THIS year is the start of our National Reading Decade (Dekad Membaca Kebangsaan) 2021-2030, a programme aimed at transforming Malaysia into a reading nation by 2030. Its long-haul target is to achieve 25% active readership among Malaysians.
In this contemporary and fast-paced life with so many pursuits competing for our time and attention, why should we read? In school, we were told by our teachers that we should read to increase knowledge and make better use of our free time.
But the reality is most students in schools and institutions of higher learning read just to pass exams and get good grades. And chances are, after completing their education, they would be too busy with their work and other commitments to have time to read.
If they do read, it would most probably be on topics related to their profession to enhance their expertise or authority in their respective fields. The sad truth is we seldom read to broaden our general knowledge.
Clearly, there are many benefits of reading. When we read, we explore our thoughts to understand the writer’s views. Reading also feeds curiosity, which in turn feeds reading, leading to new ideas, connections and discoveries. A strong reading culture can build a great nation.
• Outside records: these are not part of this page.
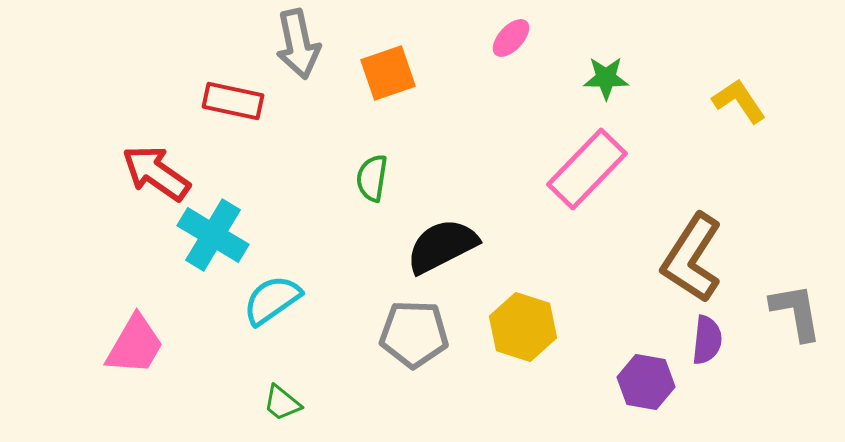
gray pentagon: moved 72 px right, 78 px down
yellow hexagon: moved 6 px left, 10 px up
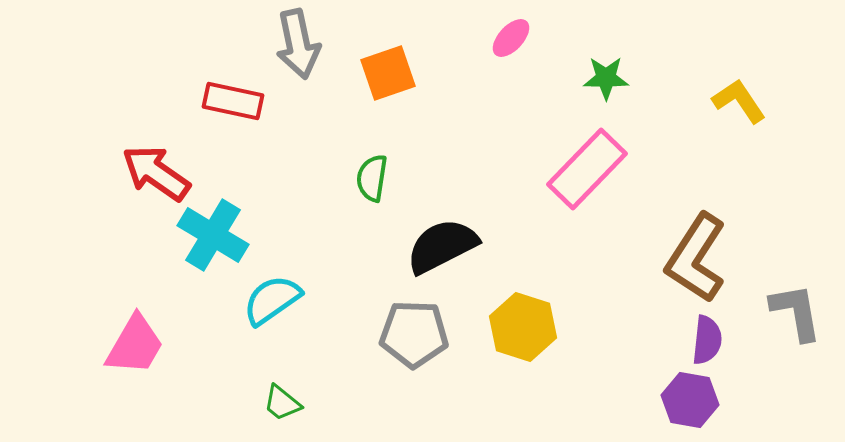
brown L-shape: moved 4 px right
purple hexagon: moved 44 px right, 18 px down
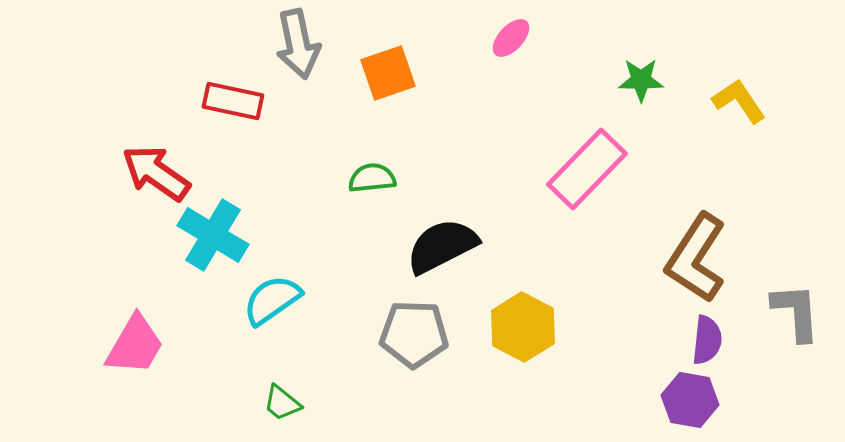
green star: moved 35 px right, 2 px down
green semicircle: rotated 75 degrees clockwise
gray L-shape: rotated 6 degrees clockwise
yellow hexagon: rotated 10 degrees clockwise
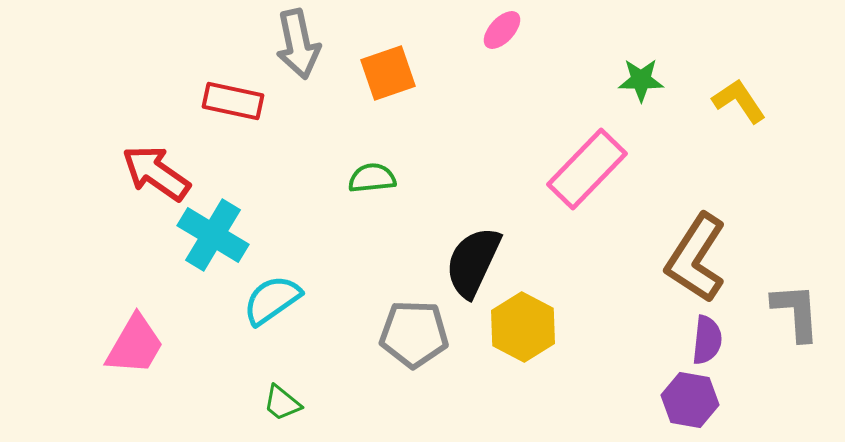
pink ellipse: moved 9 px left, 8 px up
black semicircle: moved 31 px right, 16 px down; rotated 38 degrees counterclockwise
But in the face of the Covid-19 pandemic, the activities planned for the National Reading Decade programme, which include setting up networks and projects to encourage reading at certain key areas such as schools, higher learning institutions, libraries, public interest places, community centres, shopping centres, public transport and hospitals may need to be repackaged.
Perhaps the government can provide more incentives for the purchase of reading materials, such as higher tax rebates for books and magazines, including the electronic versions.
Public libraries could build on their e-catalogues or expand their collections and possibly consider lending by post. Universities can open up their online libraries for the public.
Acknowledging the access gap between rural and urban areas, more community libraries should be set up in smaller towns and villages. Used books can be donated to these libraries.
Certainly, even with the current challenges, reading cannot stop and access to books should not be a privilege.
So, what books do you have in mind for reading this year? There are certainly plenty to read.
And how about donating books for others to read? You will never know what can happen.